Chow’s performance is iconic, guns blazing and all, though he has able support provided by Chu Kong, who plays Fung Sei, his longtime friend from a triad, as well as Danny Lee, who plays the rebellious Inspector Li Ying who is assigned to capture Ah Jong.
From a human drama level, The Killer‘s commitment to pathos is rare and extraordinary—as much as the film is about masterful action staging and editing (it’s perfect as a textbook example on how to shoot and cut an action picture), it is also a potent portrayal of brotherhood, particularly of scenes involving both Ah Jong and Fung Sei from the traditional ‘loyal gangsters with a code of honour’ point-of-view.
Yet, what’s more admirable is Woo bringing Ah Jong and Inspector Li together as ‘frenemies’, and thus transcending the limits of law in determining what’s (or who’s) moral or not.
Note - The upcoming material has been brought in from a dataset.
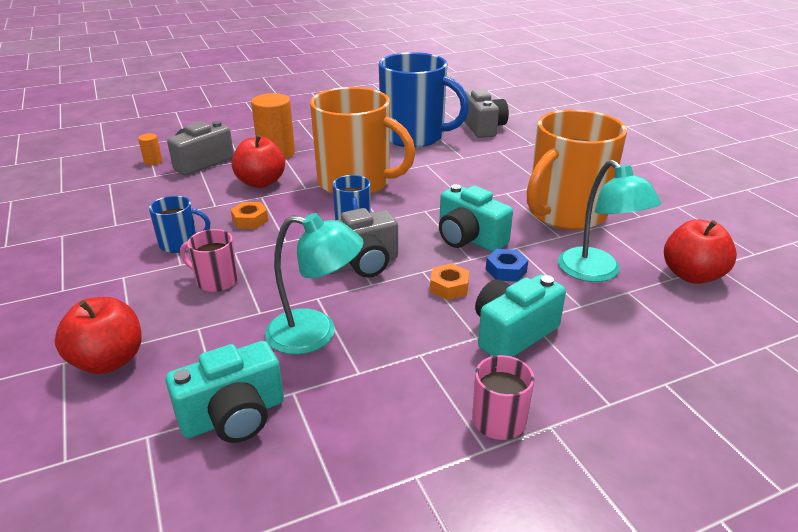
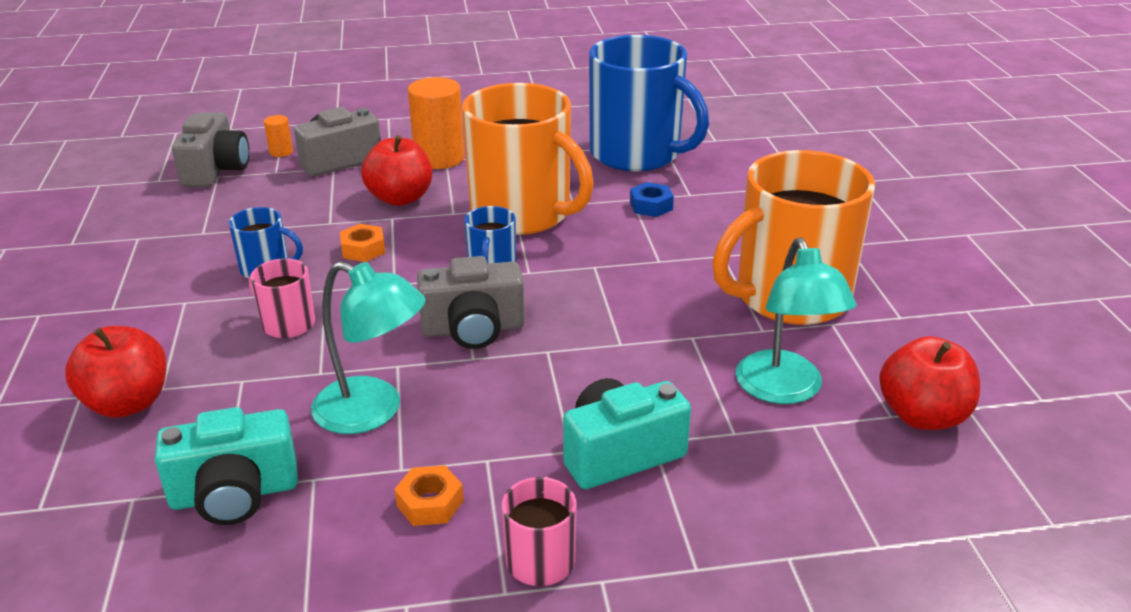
camera: 15 degrees right, 0 degrees up
orange nut [430,264,469,300] -> orange nut moved to [394,465,464,526]
turquoise camera [439,184,513,252] -> none
grey camera [464,89,509,138] -> grey camera moved to [172,112,249,187]
blue nut [486,249,528,282] -> blue nut moved to [630,182,674,217]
Their scenes together are some of the most dramatically intense in the film as Woo plays with this thematic dialectic with aplomb.
Critics over the years have understood Woo’s commingling of stylised bloody gunfights and themes of loyalty, sacrifice and brotherhood as ‘Heroic Bloodshed’, which he first popularised with A Better Tomorrow (1986) and further cemented his reputation with Hard Boiled (1992). In between with The Killer, we see Woo at the absolute peak of his powers.